OpenSea, one of the world’s most popular NFT marketplaces, has reclaimed its NFT market dominance from its fledgling rival Blur, within days after launching a new NFT market aggregator tool, which is christened OpenSea Pro. OpenSea had lost its market dominance in February this year to the Blur NFT platform.
According to some short market analyses, the number of new and daily users on the OpenSea platform has gone up significantly in the past few days. These figures started soaring just hours after OpenSea launched its much-anticipated NFT feature, OpenSea Pro.
The NFT market share of OpenSea has surged by more than 54 per cent, while the number of users on the Blur NFT marketplace has declined to 27 per cent, according to data from Dune Analytics.
The launch of OpenSea Pro is part of its strategic plan to regain its reputation as the world’s most traded NFT marketplace. True to its aggregator characteristics, the OpenSea Pro feature allows users to browse listings from more than 170 marketplaces, including those of its parent, OpenSea.
It also equips users with aggregated cross-market data and a suite of tools, thereby helping collectors and traders optimize their NFT buying and selling strategies. The new aggregator feature from OpenSea has attracted substantial attention and traction among the crypto and NFT community, which helped in pushing up the number of daily active users. It also caused new crypto wallets to spike over the past few days.
Meanwhile, OpenSea has launched a NFT called Gamesis to celebrate the launching of OpenSea Pro. The new NFT collection allows early adopters to claim a free Gamesis NFT collection between April 4 and May 4, 2023.
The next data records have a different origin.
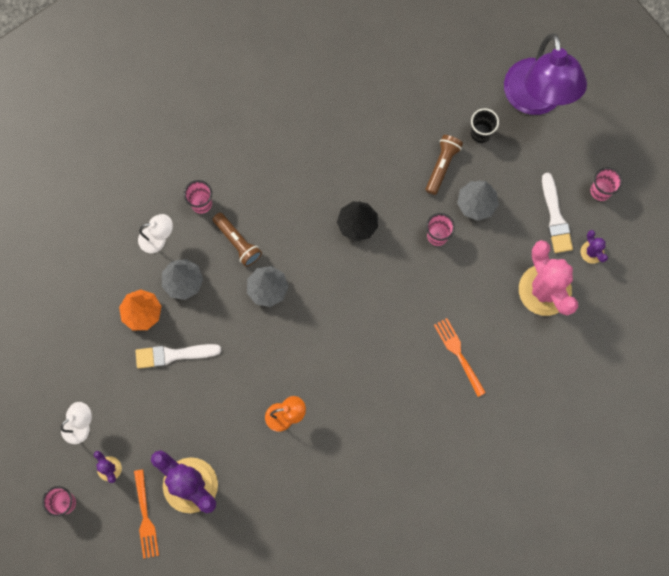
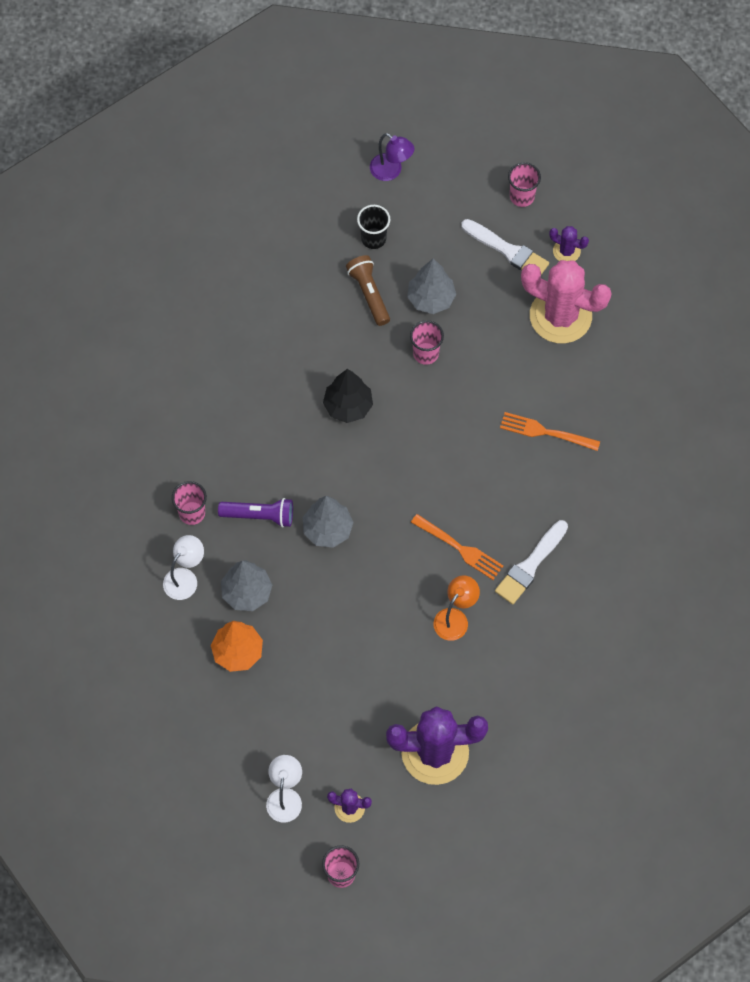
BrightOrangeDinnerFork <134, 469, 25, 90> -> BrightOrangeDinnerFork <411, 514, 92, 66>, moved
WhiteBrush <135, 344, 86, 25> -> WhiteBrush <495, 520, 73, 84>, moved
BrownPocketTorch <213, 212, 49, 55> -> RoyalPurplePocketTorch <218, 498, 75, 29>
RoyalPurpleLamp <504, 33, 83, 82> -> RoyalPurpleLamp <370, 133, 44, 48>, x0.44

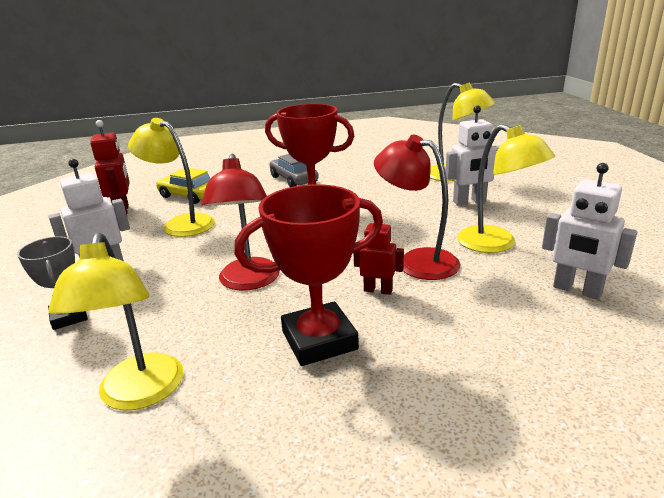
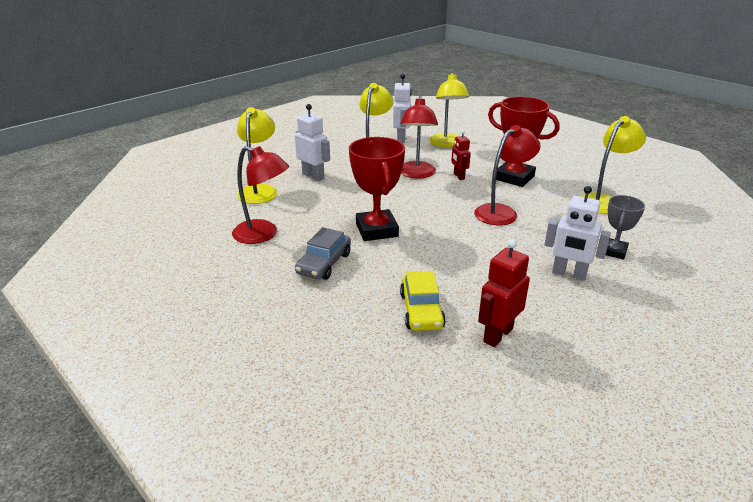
none -> RedLamp <232, 146, 57, 98>
YellowLamp <128, 118, 87, 119> -> YellowLamp <429, 72, 40, 76>, moved

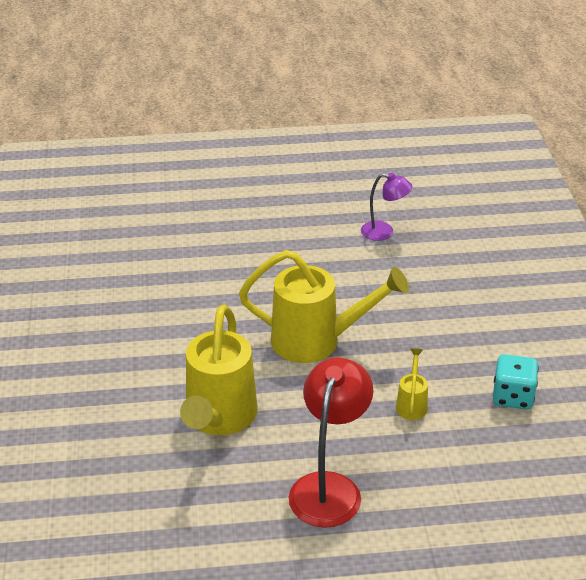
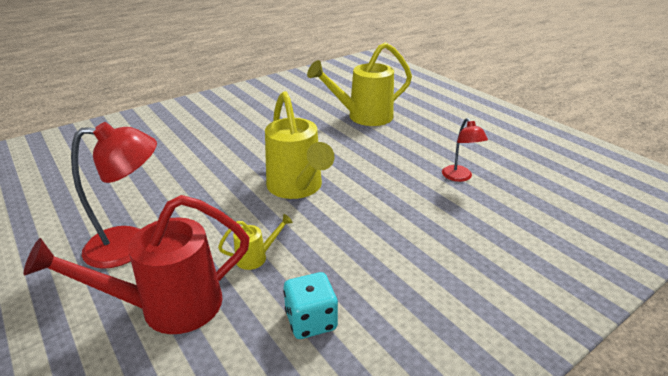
none -> RedWateringPot <23, 195, 227, 139>
YellowWateringPot <180, 304, 78, 131> -> YellowWateringPot <307, 42, 105, 84>, moved
RoyalPurpleLamp <361, 173, 52, 68> -> RedLamp <442, 118, 46, 64>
OpenSea has hinted at offering more community rewards, including NFT airdrops, in order to attract and retain its newly fetched users. Incidentally, rival Blur had used similar promotional tactics to topple OpenSea from the top position in terms of market share.
However, Blur’s short-lived dominance in the NFT market came with its own share of controversy, as the new NFT marketplace was put under intense scrutiny over allegations of market manipulation. Incidentally, the NFT market had seen an exponential surge of NFT wash trading across different market platforms.
Wash trading is a form of market manipulation that inflates market volume, often when investors, individuals or organized groups sell the same asset repeatedly. In this particular context, Blur users seemed to have used multiple accounts to earn points during airdrops.
The total volume exploded by more than 100 per cent in February, rising from US $250 million to US $580 million within months. Popular NFT data aggregator CoinGecko had spotted suspicious activity and market manipulation ‘NFT Wash Trade’ in the Blur NFT marketplace. The speculations sparked concerns over its legitimacy as the leader among NFT marketplaces in terms of sales.
According to some data, Blur accounted for 27 per cent of the total wash trading during February, while its rival OpenSea accounted for a mere 5 per cent. Blur’s wash trading tripled in February after it airdropped its much-awaited native token $BLUR. Incidentally, its native token has reacted sharply to wash trading concerns and plunged by more than 70 per cent in March.